**TASK TO CARRY OUT**
The answer must be the full listing, repeated word for word.

**GIVEN DATA**
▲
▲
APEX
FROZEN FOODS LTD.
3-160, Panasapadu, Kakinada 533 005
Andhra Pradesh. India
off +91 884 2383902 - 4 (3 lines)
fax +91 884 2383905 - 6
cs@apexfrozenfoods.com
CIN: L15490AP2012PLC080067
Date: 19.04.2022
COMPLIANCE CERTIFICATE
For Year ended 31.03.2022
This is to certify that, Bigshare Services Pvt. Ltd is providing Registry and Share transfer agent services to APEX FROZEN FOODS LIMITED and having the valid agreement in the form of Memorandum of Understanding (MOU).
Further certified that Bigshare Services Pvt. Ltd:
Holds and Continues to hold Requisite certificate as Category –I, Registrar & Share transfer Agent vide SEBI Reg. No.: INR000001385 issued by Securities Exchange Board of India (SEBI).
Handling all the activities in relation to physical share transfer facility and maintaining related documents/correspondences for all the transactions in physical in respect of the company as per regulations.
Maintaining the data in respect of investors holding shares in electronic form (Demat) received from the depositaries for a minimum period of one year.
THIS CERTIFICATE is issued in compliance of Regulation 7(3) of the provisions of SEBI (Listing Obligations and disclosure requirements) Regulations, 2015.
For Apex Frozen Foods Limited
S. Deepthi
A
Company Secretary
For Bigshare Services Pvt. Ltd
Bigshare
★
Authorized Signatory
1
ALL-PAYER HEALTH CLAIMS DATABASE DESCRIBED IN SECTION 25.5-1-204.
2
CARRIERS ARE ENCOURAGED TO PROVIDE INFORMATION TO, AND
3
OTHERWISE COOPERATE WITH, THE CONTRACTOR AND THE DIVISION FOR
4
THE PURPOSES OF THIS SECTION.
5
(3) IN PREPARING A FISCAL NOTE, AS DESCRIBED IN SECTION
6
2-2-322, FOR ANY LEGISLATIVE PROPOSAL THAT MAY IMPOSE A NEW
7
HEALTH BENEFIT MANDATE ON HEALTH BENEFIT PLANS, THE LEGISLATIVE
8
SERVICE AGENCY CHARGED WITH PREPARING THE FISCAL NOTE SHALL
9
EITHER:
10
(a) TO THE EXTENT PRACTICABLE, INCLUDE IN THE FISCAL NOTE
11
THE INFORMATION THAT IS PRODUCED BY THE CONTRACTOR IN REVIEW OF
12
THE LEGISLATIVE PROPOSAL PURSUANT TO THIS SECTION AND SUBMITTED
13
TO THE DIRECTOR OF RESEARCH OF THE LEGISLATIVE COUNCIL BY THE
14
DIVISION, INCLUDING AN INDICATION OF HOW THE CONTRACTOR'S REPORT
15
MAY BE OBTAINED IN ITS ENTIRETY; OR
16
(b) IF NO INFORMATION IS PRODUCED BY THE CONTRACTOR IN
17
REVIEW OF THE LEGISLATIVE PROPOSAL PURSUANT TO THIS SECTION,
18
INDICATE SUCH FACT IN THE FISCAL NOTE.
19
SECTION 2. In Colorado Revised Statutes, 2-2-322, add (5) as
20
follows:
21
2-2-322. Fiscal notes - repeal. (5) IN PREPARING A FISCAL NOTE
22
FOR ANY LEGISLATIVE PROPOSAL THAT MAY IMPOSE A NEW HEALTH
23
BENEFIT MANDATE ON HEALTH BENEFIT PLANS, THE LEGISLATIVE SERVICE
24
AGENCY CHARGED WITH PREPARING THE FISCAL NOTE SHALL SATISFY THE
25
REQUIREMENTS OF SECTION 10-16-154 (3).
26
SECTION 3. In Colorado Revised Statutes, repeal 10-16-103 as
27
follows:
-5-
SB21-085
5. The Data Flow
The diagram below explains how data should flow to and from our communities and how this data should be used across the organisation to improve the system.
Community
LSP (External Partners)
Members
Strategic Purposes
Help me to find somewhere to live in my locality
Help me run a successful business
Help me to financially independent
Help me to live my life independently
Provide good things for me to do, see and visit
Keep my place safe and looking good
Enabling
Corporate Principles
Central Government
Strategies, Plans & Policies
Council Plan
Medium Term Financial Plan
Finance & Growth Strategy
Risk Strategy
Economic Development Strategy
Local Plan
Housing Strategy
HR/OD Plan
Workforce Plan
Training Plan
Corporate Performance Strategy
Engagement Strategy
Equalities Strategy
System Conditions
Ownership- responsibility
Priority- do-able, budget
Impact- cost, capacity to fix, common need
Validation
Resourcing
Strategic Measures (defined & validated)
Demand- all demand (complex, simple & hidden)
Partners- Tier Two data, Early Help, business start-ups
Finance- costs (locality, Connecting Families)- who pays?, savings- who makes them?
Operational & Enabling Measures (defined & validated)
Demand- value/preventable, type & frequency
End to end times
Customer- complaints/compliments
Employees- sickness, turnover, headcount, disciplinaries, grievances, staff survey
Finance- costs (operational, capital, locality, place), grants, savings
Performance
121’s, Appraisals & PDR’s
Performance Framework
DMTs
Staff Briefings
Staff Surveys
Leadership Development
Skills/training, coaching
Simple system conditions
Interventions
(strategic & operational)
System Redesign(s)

**RESPONSE BOX**
▲
▲
APEX
FROZEN FOODS LTD.
3-160, Panasapadu, Kakinada 533 005
Andhra Pradesh. India
off +91 884 2383902 - 4 (3 lines)
fax +91 884 2383905 - 6
cs@apexfrozenfoods.com
CIN: L15490AP2012PLC080067
Date: 19.04.2022
COMPLIANCE CERTIFICATE
For Year ended 31.03.2022
This is to certify that, Bigshare Services Pvt. Ltd is providing Registry and Share transfer agent services to APEX FROZEN FOODS LIMITED and having the valid agreement in the form of Memorandum of Understanding (MOU).
Further certified that Bigshare Services Pvt. Ltd:
Holds and Continues to hold Requisite certificate as Category –I, Registrar & Share transfer Agent vide SEBI Reg. No.: INR000001385 issued by Securities Exchange Board of India (SEBI).
Handling all the activities in relation to physical share transfer facility and maintaining related documents/correspondences for all the transactions in physical in respect of the company as per regulations.
Maintaining the data in respect of investors holding shares in electronic form (Demat) received from the depositaries for a minimum period of one year.
THIS CERTIFICATE is issued in compliance of Regulation 7(3) of the provisions of SEBI (Listing Obligations and disclosure requirements) Regulations, 2015.
For Apex Frozen Foods Limited
S. Deepthi
A
Company Secretary
For Bigshare Services Pvt. Ltd
Bigshare
★
Authorized Signatory
1
ALL-PAYER HEALTH CLAIMS DATABASE DESCRIBED IN SECTION 25.5-1-204.
2
CARRIERS ARE ENCOURAGED TO PROVIDE INFORMATION TO, AND
3
OTHERWISE COOPERATE WITH, THE CONTRACTOR AND THE DIVISION FOR
4
THE PURPOSES OF THIS SECTION.
5
(3) IN PREPARING A FISCAL NOTE, AS DESCRIBED IN SECTION
6
2-2-322, FOR ANY LEGISLATIVE PROPOSAL THAT MAY IMPOSE A NEW
7
HEALTH BENEFIT MANDATE ON HEALTH BENEFIT PLANS, THE LEGISLATIVE
8
SERVICE AGENCY CHARGED WITH PREPARING THE FISCAL NOTE SHALL
9
EITHER:
10
(a) TO THE EXTENT PRACTICABLE, INCLUDE IN THE FISCAL NOTE
11
THE INFORMATION THAT IS PRODUCED BY THE CONTRACTOR IN REVIEW OF
12
THE LEGISLATIVE PROPOSAL PURSUANT TO THIS SECTION AND SUBMITTED
13
TO THE DIRECTOR OF RESEARCH OF THE LEGISLATIVE COUNCIL BY THE
14
DIVISION, INCLUDING AN INDICATION OF HOW THE CONTRACTOR'S REPORT
15
MAY BE OBTAINED IN ITS ENTIRETY; OR
16
(b) IF NO INFORMATION IS PRODUCED BY THE CONTRACTOR IN
17
REVIEW OF THE LEGISLATIVE PROPOSAL PURSUANT TO THIS SECTION,
18
INDICATE SUCH FACT IN THE FISCAL NOTE.
19
SECTION 2. In Colorado Revised Statutes, 2-2-322, add (5) as
20
follows:
21
2-2-322. Fiscal notes - repeal. (5) IN PREPARING A FISCAL NOTE
22
FOR ANY LEGISLATIVE PROPOSAL THAT MAY IMPOSE A NEW HEALTH
23
BENEFIT MANDATE ON HEALTH BENEFIT PLANS, THE LEGISLATIVE SERVICE
24
AGENCY CHARGED WITH PREPARING THE FISCAL NOTE SHALL SATISFY THE
25
REQUIREMENTS OF SECTION 10-16-154 (3).
26
SECTION 3. In Colorado Revised Statutes, repeal 10-16-103 as
27
follows:
-5-
SB21-085
5. The Data Flow
The diagram below explains how data should flow to and from our communities and how this data should be used across the organisation to improve the system.
Community
LSP (External Partners)
Members
Strategic Purposes
Help me to find somewhere to live in my locality
Help me run a successful business
Help me to financially independent
Help me to live my life independently
Provide good things for me to do, see and visit
Keep my place safe and looking good
Enabling
Corporate Principles
Central Government
Strategies, Plans & Policies
Council Plan
Medium Term Financial Plan
Finance & Growth Strategy
Risk Strategy
Economic Development Strategy
Local Plan
Housing Strategy
HR/OD Plan
Workforce Plan
Training Plan
Corporate Performance Strategy
Engagement Strategy
Equalities Strategy
System Conditions
Ownership- responsibility
Priority- do-able, budget
Impact- cost, capacity to fix, common need
Validation
Resourcing
Strategic Measures (defined & validated)
Demand- all demand (complex, simple & hidden)
Partners- Tier Two data, Early Help, business start-ups
Finance- costs (locality, Connecting Families)- who pays?, savings- who makes them?
Operational & Enabling Measures (defined & validated)
Demand- value/preventable, type & frequency
End to end times
Customer- complaints/compliments
Employees- sickness, turnover, headcount, disciplinaries, grievances, staff survey
Finance- costs (operational, capital, locality, place), grants, savings
Performance
121’s, Appraisals & PDR’s
Performance Framework
DMTs
Staff Briefings
Staff Surveys
Leadership Development
Skills/training, coaching
Simple system conditions
Interventions
(strategic & operational)
System Redesign(s)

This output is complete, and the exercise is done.